▶ _Bagian Dokumen_
►

Dalam petisi bertajuk “Permohonan mendesak untuk dilakukan intervensi terhadap kasus kekerasan seksual, intimidasi, dan pemutusan kerja sepihak,” korban mengungkapkan dugaan kontak fisik tidak pantas oleh Duta Besar Usra saat korban bertugas di KBRI Abuja, Nigeria.
Kasus ini membuat korban mengalami trauma berat, memaksanya kembali ke Jakarta untuk mendapatkan konseling profesional dan dukungan moral.
Korban yang identitasnya dirahasiakan demi privasi dan keamanan, didiagnosis mengalami Post-Traumatic Stress Disorder (PTSD) oleh psikolog Kementerian Luar Negeri RI. Selain PTSD, korban juga menderita depresi dan gangguan kecemasan akibat insiden ini.
Hasil konseling menunjukkan luka psikologis jangka panjang yang menyebabkan korban merasa menjadi target viktimisasi di tempat kerja. Hal ini termasuk pengawasan berlebihan, penilaian kinerja negatif, hingga pemutusan hubungan kerja yang dianggap tidak adil.
Juru bicara Kementerian Luar Negeri RI, Roy Sumirat, pada Senin (30/12/2024), memastikan laporan korban telah ditindaklanjuti dengan serius sesuai ketentuan hukum yang berlaku.
“Kementerian Luar Negeri RI telah memberikan bantuan pendampingan psikolog untuk staf yang bersangkutan sambil terus melengkapi dan menindaklanjuti hasil laporan dimaksud,” ujar Roy kepada media.
Roy juga menegaskan bahwa Kementerian Luar Negeri RI mengingatkan seluruh pegawai untuk senantiasa mematuhi kode etik dan standar profesionalisme tinggi dalam menjalankan tugasnya. Perilaku yang melanggar prinsip etika diplomatik tidak akan ditoleransi.
Lantas, apa gejala dan bagaimana cara pengobatan PTSD?

◄

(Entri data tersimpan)

►

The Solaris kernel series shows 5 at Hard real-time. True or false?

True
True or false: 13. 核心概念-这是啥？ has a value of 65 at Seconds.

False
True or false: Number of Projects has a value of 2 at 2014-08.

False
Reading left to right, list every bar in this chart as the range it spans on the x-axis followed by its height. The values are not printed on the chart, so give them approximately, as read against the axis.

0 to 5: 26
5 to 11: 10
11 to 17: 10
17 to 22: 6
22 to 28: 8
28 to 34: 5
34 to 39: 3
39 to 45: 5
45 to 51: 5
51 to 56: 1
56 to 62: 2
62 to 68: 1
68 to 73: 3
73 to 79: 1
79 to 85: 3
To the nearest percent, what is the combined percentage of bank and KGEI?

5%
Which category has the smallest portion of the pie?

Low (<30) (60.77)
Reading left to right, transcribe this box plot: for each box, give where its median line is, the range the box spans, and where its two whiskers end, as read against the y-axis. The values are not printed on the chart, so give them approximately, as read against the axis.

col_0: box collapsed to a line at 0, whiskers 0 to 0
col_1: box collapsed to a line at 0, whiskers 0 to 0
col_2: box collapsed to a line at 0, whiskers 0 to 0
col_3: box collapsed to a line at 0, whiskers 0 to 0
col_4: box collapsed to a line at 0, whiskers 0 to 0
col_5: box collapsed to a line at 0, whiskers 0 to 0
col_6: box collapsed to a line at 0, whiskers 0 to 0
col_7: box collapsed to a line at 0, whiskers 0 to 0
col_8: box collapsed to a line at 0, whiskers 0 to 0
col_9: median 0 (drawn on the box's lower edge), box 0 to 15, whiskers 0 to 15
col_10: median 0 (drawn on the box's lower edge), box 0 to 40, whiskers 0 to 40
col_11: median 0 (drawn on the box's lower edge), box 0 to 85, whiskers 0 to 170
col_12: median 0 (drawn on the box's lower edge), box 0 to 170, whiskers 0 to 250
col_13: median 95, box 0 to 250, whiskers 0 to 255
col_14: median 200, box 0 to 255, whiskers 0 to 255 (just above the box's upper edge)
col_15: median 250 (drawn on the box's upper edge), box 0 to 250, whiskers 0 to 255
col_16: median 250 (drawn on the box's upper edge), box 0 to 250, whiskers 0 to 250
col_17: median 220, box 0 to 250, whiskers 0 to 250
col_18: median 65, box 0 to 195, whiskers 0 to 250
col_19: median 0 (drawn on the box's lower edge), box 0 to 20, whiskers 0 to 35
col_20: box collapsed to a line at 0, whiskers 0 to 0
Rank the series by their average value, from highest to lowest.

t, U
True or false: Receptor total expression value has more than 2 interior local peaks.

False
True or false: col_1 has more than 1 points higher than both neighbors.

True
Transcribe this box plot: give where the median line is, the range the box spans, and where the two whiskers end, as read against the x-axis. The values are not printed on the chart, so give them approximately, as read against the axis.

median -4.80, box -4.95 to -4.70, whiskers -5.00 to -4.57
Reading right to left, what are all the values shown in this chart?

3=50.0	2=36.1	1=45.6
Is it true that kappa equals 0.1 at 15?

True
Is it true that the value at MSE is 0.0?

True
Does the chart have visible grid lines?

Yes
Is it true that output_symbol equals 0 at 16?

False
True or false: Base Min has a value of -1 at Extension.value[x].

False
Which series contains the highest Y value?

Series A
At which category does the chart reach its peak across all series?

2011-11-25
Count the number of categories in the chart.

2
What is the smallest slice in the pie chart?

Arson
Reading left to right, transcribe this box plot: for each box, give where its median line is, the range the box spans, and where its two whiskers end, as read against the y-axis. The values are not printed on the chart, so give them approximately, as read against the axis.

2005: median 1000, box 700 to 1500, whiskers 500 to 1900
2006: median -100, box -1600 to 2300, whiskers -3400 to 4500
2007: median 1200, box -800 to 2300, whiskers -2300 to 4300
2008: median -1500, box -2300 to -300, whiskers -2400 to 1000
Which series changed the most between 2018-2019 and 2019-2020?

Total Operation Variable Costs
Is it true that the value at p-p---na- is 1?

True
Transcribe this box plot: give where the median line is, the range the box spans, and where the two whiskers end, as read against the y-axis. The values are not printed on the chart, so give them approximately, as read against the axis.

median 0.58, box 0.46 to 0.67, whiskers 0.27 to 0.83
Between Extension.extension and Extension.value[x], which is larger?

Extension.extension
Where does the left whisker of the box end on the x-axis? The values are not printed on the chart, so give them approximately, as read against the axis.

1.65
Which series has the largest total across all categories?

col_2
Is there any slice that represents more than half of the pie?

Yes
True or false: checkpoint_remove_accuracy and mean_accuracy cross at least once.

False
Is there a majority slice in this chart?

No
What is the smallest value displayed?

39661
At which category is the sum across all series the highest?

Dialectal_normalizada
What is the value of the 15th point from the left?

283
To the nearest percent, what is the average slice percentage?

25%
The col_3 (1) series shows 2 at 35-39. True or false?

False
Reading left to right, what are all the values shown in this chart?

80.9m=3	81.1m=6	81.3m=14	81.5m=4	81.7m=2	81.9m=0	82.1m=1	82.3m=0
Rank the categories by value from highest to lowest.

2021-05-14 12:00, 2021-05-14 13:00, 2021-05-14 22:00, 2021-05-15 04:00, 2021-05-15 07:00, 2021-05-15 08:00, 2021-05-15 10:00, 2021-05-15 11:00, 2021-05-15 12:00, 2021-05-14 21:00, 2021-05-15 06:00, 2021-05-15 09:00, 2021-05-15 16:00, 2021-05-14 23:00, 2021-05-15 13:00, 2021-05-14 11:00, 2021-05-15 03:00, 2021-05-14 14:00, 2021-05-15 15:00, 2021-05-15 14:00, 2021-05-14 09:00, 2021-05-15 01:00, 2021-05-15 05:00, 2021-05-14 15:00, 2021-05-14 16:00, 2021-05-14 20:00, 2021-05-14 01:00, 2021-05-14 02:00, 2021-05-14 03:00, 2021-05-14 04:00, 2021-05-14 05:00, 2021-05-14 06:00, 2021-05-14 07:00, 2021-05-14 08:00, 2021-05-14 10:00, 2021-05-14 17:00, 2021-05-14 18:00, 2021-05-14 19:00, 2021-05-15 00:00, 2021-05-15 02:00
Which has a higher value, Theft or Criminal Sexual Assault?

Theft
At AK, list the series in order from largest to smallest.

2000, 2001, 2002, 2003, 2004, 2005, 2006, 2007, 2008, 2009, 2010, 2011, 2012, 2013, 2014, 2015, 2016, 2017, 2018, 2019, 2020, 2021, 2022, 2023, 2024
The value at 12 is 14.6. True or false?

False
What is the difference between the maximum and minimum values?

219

◄

▶ _Butir Tugas 1_
Ubah bagian dokumen mulai dari "Kasus ini membuat" hingga dan termasuk "akibat insiden ini.", dengan mengganti "Jakarta" menjadi "ibu kota".
▶ _Butir Tugas 2_
Ringkaslah bagian dokumen dalam dua kalimat.
Entri-entri tersebut tidak berkaitan dengan bagian dokumen.

▶ _Kotak Jawaban 1_
Kasus ini membuat korban mengalami trauma berat, memaksanya kembali ke ibu kota untuk mendapatkan konseling profesional dan dukungan moral.
Korban yang identitasnya dirahasiakan demi privasi dan keamanan, didiagnosis mengalami Post-Traumatic Stress Disorder (PTSD) oleh psikolog Kementerian Luar Negeri RI. Selain PTSD, korban juga menderita depresi dan gangguan kecemasan akibat insiden ini.

▶ _Kotak Jawaban 2_
Melalui sebuah petisi, seorang korban yang bertugas di KBRI Abuja, Nigeria, mengungkapkan dugaan kontak fisik tidak pantas oleh Duta Besar Usra, dan korban kemudian didiagnosis mengalami PTSD, depresi, serta gangguan kecemasan. Juru bicara Kementerian Luar Negeri RI, Roy Sumirat, memastikan laporan korban ditindaklanjuti dengan serius dan menyatakan bahwa kementerian telah memberikan bantuan pendampingan psikolog kepada staf tersebut.